Negozi sempre aperti, c’è chi dice no

1 Maggio 2019

Antonetti (Filcams-Cgil): «No alle aperture indiscriminate e senza regole: occorre condivisione con i lavoratori»

L’AQUILA. No all’apertura indiscriminata degli esercizi commerciali del centro storico senza una regolamentazione e senza una reale condivisione con i lavoratori. Sì a un calendario delle aperture che stabilisca quali negozi devono alzare le saracinesche e quali devono, invece, riposare durante le domeniche e le “feste comandate”. La frenata all’entusiasmo degli operatori del neonato “Movimento dei negozianti del centro storico” (che rilancia l’economia del cuore cittadino attraverso un diverso approccio commerciale, ad esempio negozi aperti le domeniche) arriva dalla Filcams-Cgil, che da anni organizza in tutta Italia – tra la Pasqua e il 2 giugno – lo “Sciopero delle festività”, a tutela dei lavoratori, in un contesto di “aperture selvagge”, soprattutto nella grande distribuzione.

* ELENCO DEI COMPITI:
1. Trascrivi il brano dell'articolo che inizia con "L’AQUILA. No all’apertura" e termina con "nella grande distribuzione.".
2. In quale periodo dell'anno si svolge lo "Sciopero delle festività", secondo l'articolo?
L'elenco che segue non serve per rispondere.

* DATI DI ORIGINE:
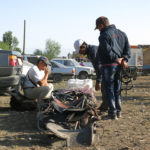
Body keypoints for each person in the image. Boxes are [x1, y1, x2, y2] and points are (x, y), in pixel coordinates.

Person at [95, 16, 131, 120]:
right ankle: (118, 112)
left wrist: (116, 59)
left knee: (109, 89)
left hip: (108, 65)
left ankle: (112, 113)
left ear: (101, 25)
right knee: (117, 89)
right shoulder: (122, 33)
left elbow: (107, 50)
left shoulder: (103, 35)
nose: (98, 30)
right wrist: (124, 59)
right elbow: (127, 49)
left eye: (98, 28)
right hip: (119, 66)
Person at [74, 39, 108, 113]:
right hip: (103, 70)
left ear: (83, 46)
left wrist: (98, 81)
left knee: (105, 89)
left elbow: (99, 66)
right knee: (104, 89)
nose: (80, 53)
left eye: (80, 51)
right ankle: (105, 106)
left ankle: (108, 108)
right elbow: (96, 67)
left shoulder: (93, 50)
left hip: (107, 69)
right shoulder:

* RISPOSTE:
1.
L’AQUILA. No all’apertura indiscriminata degli esercizi commerciali del centro storico senza una regolamentazione e senza una reale condivisione con i lavoratori. Sì a un calendario delle aperture che stabilisca quali negozi devono alzare le saracinesche e quali devono, invece, riposare durante le domeniche e le “feste comandate”. La frenata all’entusiasmo degli operatori del neonato “Movimento dei negozianti del centro storico” (che rilancia l’economia del cuore cittadino attraverso un diverso approccio commerciale, ad esempio negozi aperti le domeniche) arriva dalla Filcams-Cgil, che da anni organizza in tutta Italia – tra la Pasqua e il 2 giugno – lo “Sciopero delle festività”, a tutela dei lavoratori, in un contesto di “aperture selvagge”, soprattutto nella grande distribuzione.

2. Tra la Pasqua e il 2 giugno.